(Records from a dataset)
++++++

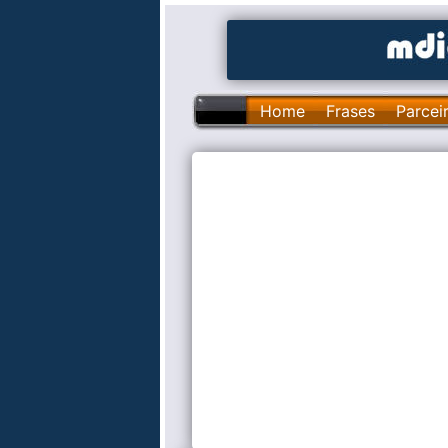
Home
Frases
Parcei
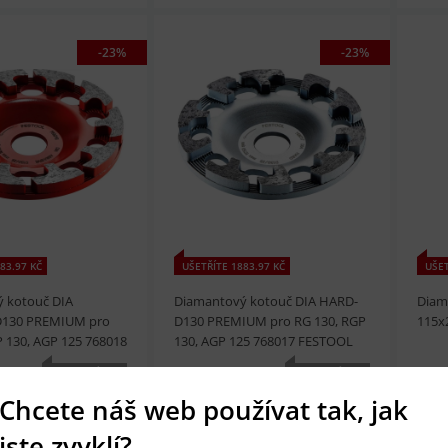
-23%
-23%
t
Přidat do košíku
prohlédnout
Přidat do košíku
prohl
83.97 KČ
UŠETŘÍTE 1883.97 KČ
UŠET
 kotouč DIA
Diamantový kotouč DIA HARD-
Diam
D130 PREMIUM pro
D130 PREMIUM pro RG 130, RGP
115x
P 130, AGP 125 768018
130, AGP 125 768017 FESTOOL
č
6 305 Kč
371
NENÍ
NENÍ
SKLADEM
SKLADEM
Chcete náš web používat tak, jak
jste zvyklí?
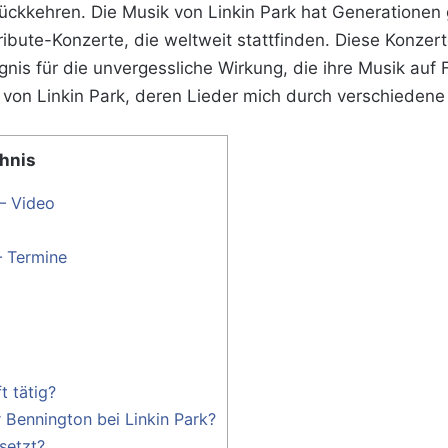
ckkehren. Die Musik von Linkin Park hat Generationen 
ibute-Konzerte, die weltweit stattfinden. Diese Konzer
nis für die unvergessliche Wirkung, die ihre Musik auf
er von Linkin Park, deren Lieder mich durch verschiede
chnis
 – Video
– Termine
t tätig?
 Bennington bei Linkin Park?
setzt?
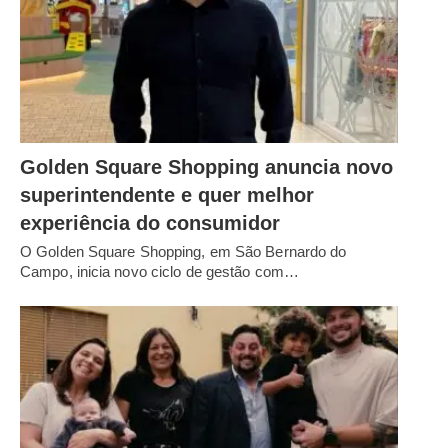
Golden Square Shopping anuncia novo
superintendente e quer melhor
experiência do consumidor
O Golden Square Shopping, em São Bernardo do
Campo, inicia novo ciclo de gestão com…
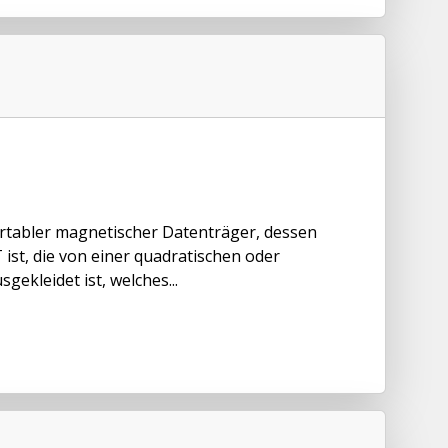
portabler magnetischer Datenträger, dessen
ist, die von einer quadratischen oder
ekleidet ist, welches...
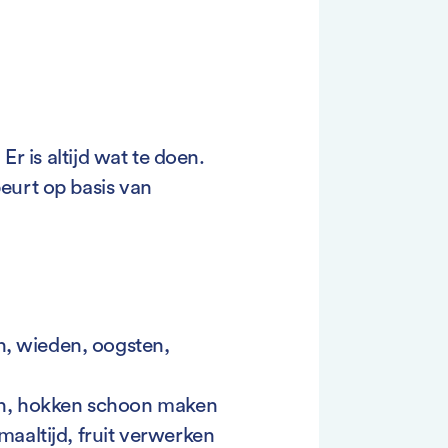
 Er is altijd wat te doen.
eurt op basis van
en, wieden, oogsten,
en, hokken schoon maken
aaltijd, fruit verwerken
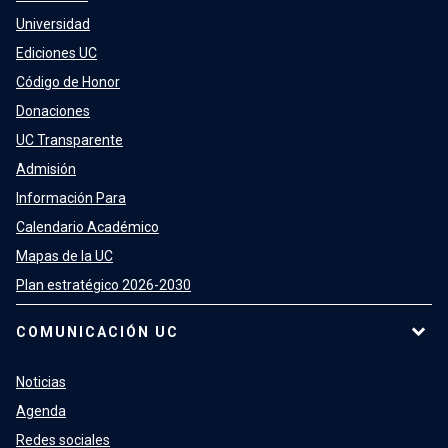
Universidad
Ediciones UC
Código de Honor
Donaciones
UC Transparente
Admisión
Información Para
Calendario Académico
Mapas de la UC
Plan estratégico 2026-2030
COMUNICACIÓN UC
Noticias
Agenda
Redes sociales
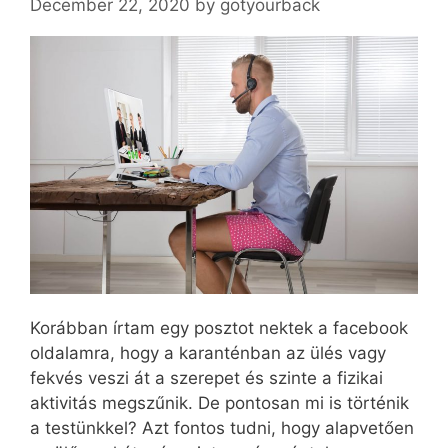
December 22, 2020
by
gotyourback
Korábban írtam egy posztot nektek a facebook
oldalamra, hogy a karanténban az ülés vagy
fekvés veszi át a szerepet és szinte a fizikai
aktivitás megszűnik. De pontosan mi is történik
a testünkkel? Azt fontos tudni, hogy alapvetően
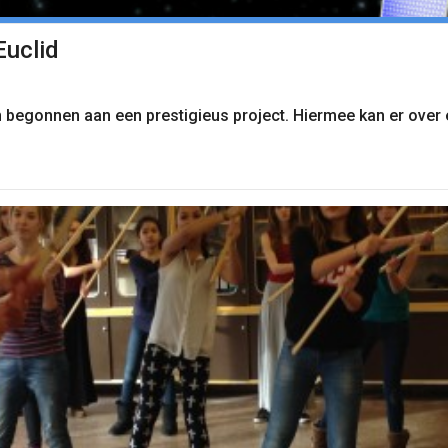
Euclid
n begonnen aan een prestigieus project. Hiermee kan er over 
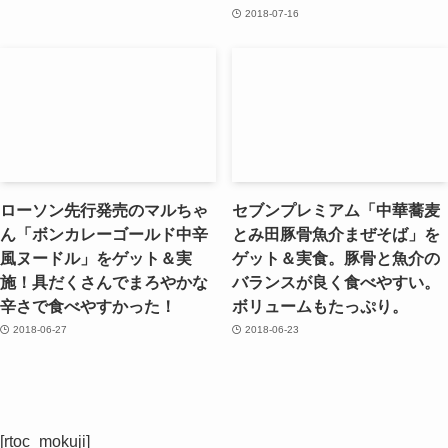
2018-07-16
ローソン先行発売のマルちゃ
セブンプレミアム「中華蕎麦
ん「ボンカレーゴールド中辛
とみ田豚骨魚介まぜそば」を
風ヌードル」をゲット＆実
ゲット＆実食。豚骨と魚介の
施！具だくさんでまろやかな
バランスが良く食べやすい。
辛さで食べやすかった！
ボリュームもたっぷり。
2018-06-27
2018-06-23
[rtoc_mokuji]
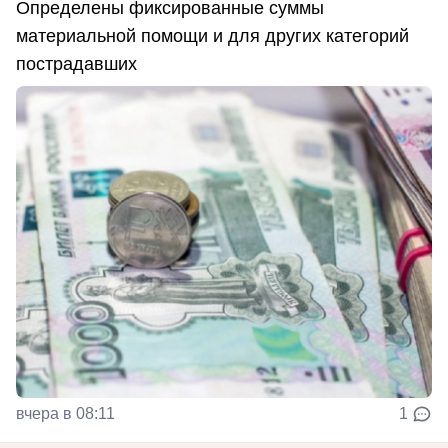
Определены фиксированные суммы
материальной помощи и для других категорий
пострадавших
вчера в 08:11
1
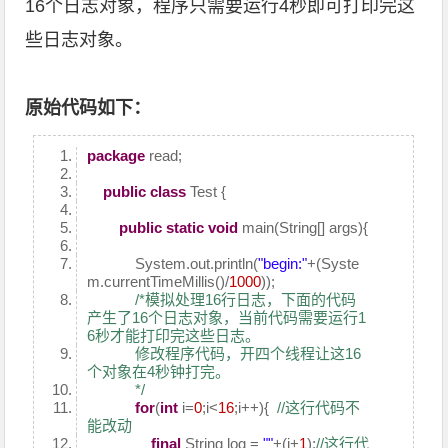
16个日志对象，程序只需要运行4秒即可打印完这
些日志对象。
原始代码如下：
package
read;
public
class
Test {
public
static
void
main(String[] args){
System.out.println(
"begin:"
+(Syste
m.currentTimeMillis()/
1000
));
/*模拟处理16行日志，下面的代码
产生了16个日志对象，当前代码需要运行1
6秒才能打印完这些日志。
修改程序代码，开四个线程让这16
个对象在4秒钟打完。
*/
for
(
int
i=
0
;i<
16
;i++){
//这行代码不
能改动
final
String log =
""
+(i+
1
);
//这行代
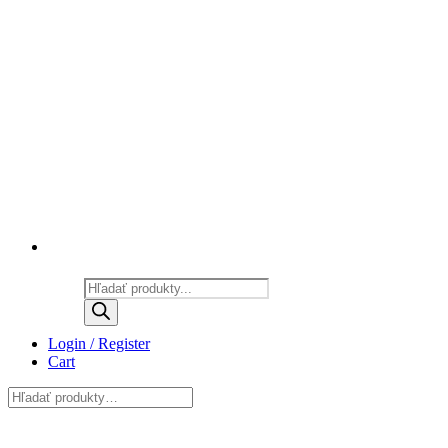
Products
search
Login / Register
Cart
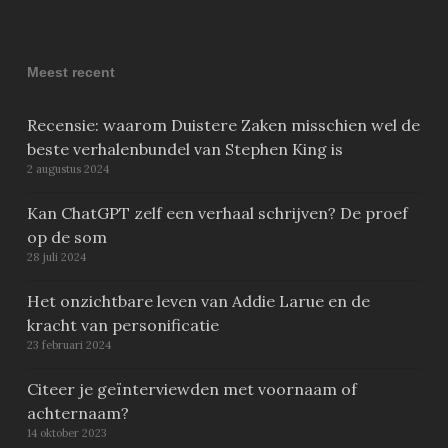
Meest recent
Recensie: waarom Duistere Zaken misschien wel de
beste verhalenbundel van Stephen King is
2 augustus 2024
Kan ChatGPT zelf een verhaal schrijven? De proef
op de som
28 juli 2024
Het onzichtbare leven van Addie Larue en de
kracht van personificatie
23 februari 2024
Citeer je geïnterviewden met voornaam of
achternaam?
14 oktober 2023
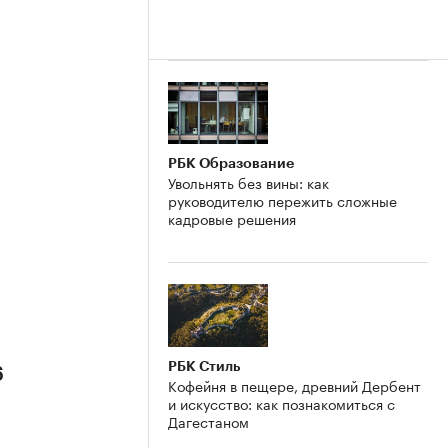
РБК Образование
Увольнять без вины: как
руководителю пережить сложные
кадровые решения
РБК Стиль
6
Кофейня в пещере, древний Дербент
и искусство: как познакомиться с
Дагестаном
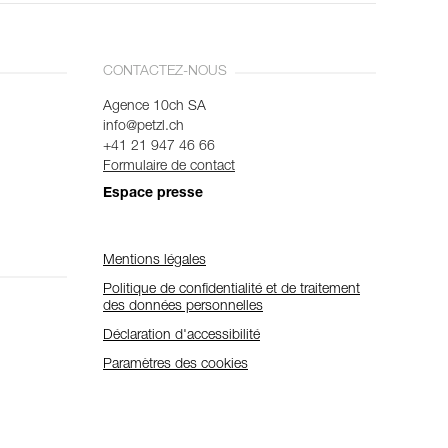
CONTACTEZ-NOUS
Agence 10ch SA
info@petzl.ch
+41 21 947 46 66
Formulaire de contact
Espace presse
Mentions légales
Politique de confidentialité et de traitement
des données personnelles
Déclaration d'accessibilité
Paramètres des cookies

++++++

Instructions to follow » How many lines in these entries hold the string "Park"? Answer with the number alone.

Problem solution » 3